New Orleans is known for drinking, period, but it is also known for specific cocktails. Sweet, cold, anything to ease the pain of living somewhere with sauna like conditions for a third of the year. Forget the Hurricane, the Pimm’s cup, the hand grenade, even the Sazerac. The daiquiri is as quintessential as Nola liquid love comes. The perfect drink for all occasions, including no occasion at all, reaches from Bourbon Street to the Bywater to the drive-thrus in Metairie (just don’t put the straw in).

Daiquiri Fest

However, the daiquiri as we know it today is a far cry from its predecessors. The original daiquiris were made in Santiago, Cuba, in the 1890s by Jennings Cox, and made simply with cracked ice, sugar, lime juice, and rum—stirred, not shaken. By the early 20th century, the daiquiri had migrated to Havana and evolved into a shaken, strained cocktail similar to a rum sour. The frozen daiquiri as we know it today was invented in the early 1930s by Constantino Ribalaigua Vert, the bartender at Bar la Florida. Due to Prohibition, Cuba was a popular destination, filled with American tourists. Bar la Florida, also known as Floridita or “Little Florida,” was a popular bar, and the blender could not be heard over the noise. The frappe-style drink was perfect for the steamy climate and allowed the bartenders to make a high volume of drinks at once.

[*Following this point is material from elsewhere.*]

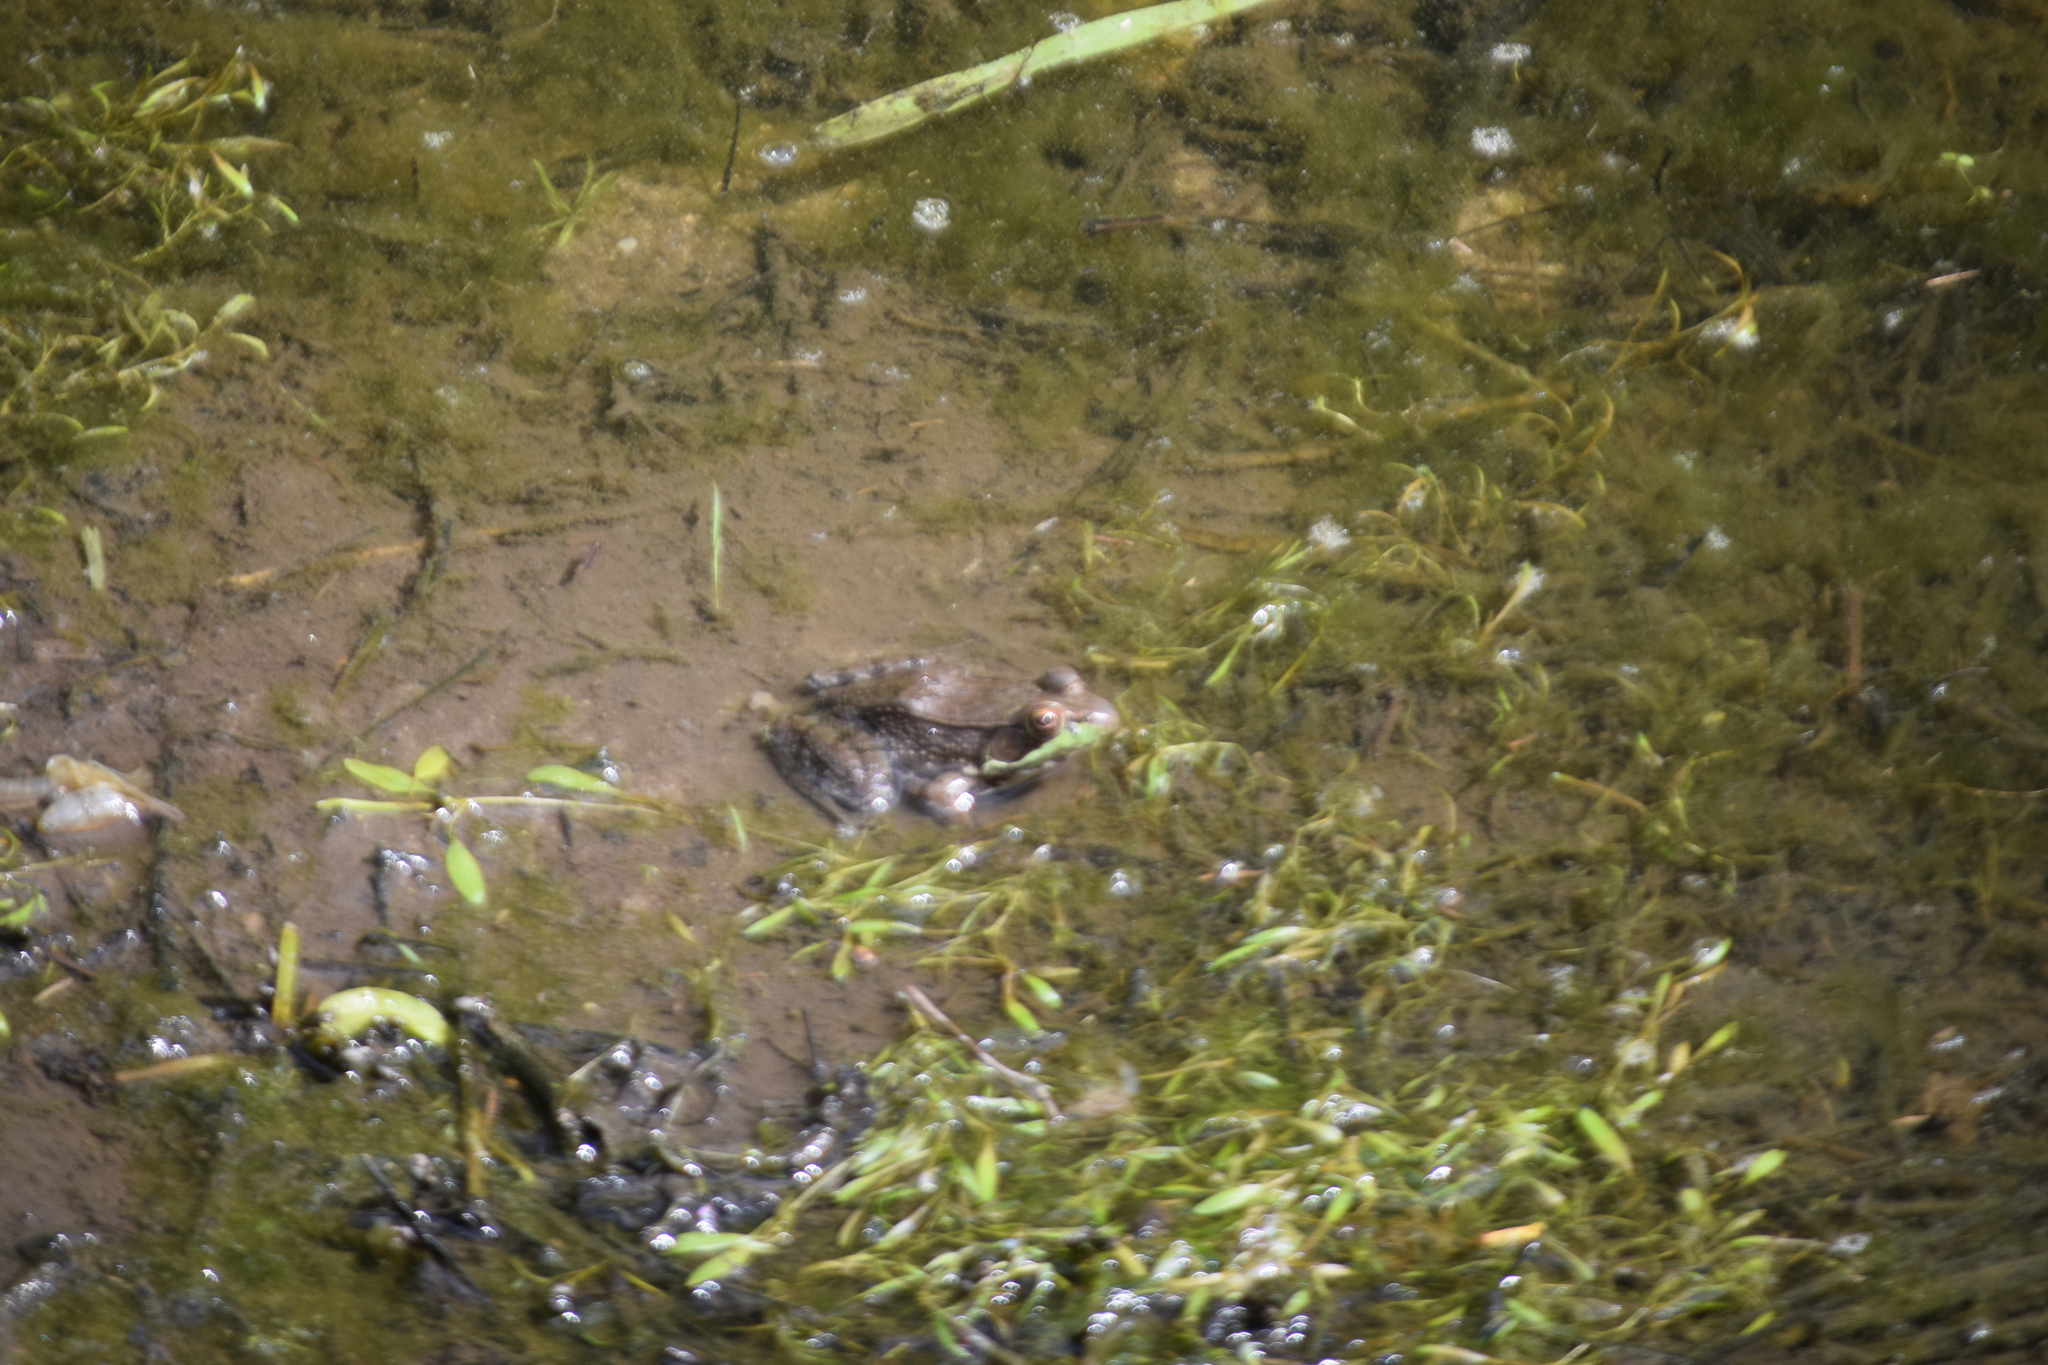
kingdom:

The bar and drink were favorites of Ernest Hemingway and John F. Kennedy. The drink is described in Hemingway’s Islands in the Stream as, “so well beaten as it is, [it] looks like the sea where the wave falls away from the bow of a ship when she is doing thirty knots.” It was, however, first mentioned in literature by F. Scott Fitzgerald in This Side of Paradise, in which the character asks for a double daiquiri, but wait, make it four (a common mistake most of us have made, I’m sure).

Daiquiri Fest

The classic daiquiri remained popular in the United States through the 1960s. In the 1970s, there was a sort of daiquiri paradigm shift, moving away from the strained, tart, and sophisticated to the frozen, sweet, and large. Nowadays, daiquiris describe a style of drink more than a set of ingredients. Rum is no longer a requirement. Though these are not daiquiris by the traditional definition, that is the drink’s most recent evolution. Though frozen daiquiris used to be seen as the death of the craft cocktail, the blender is making a comeback. As New Orleans becomes more of a world-class cocktail city, it’s natural the daiquiri would receive some much-deserved attention.

Though New Orleans is famous for dozens of drinks, the daiquiri holds a special place because it is so unique. It is not served in many bars, and many of the shops that do serve it offer nothing else. It is not a drink made for sitting inside, but rather, for taking by gallon or go cup to Mardi Gras parades, second lines, or just walking the dog in City Park. Open container laws are a huge part of what makes daiquiris successful in New Orleans. They are sweet enough to feel festive and decadent, yet cheap enough that they are for all occasions, not just special ones.

Jeremy Thompson of the Open House New Orleans Company (OH NO Co.) celebrated the history and culture of the daiquiri on Saturday. With lines stretching across the lot, thirsty patrons braved the light rain and hair-curling humidity to get hand-shaken and frozen daiquiris. With DJs, daiq swag, coozies, the Who Daiq Flava Girls, and a food truck, the daiquiri enjoyed a celebration fitting of its iconic status. Instead of celebrating with daiquiris, which we’re all used to, we celebrated the drink itself, with a catchphrase inspired by one everyone in New Orleans should be familiar with: Who daiq?

And for the record: the hangover was totally worth it.

Anna Shults is associate editor for NolaVie.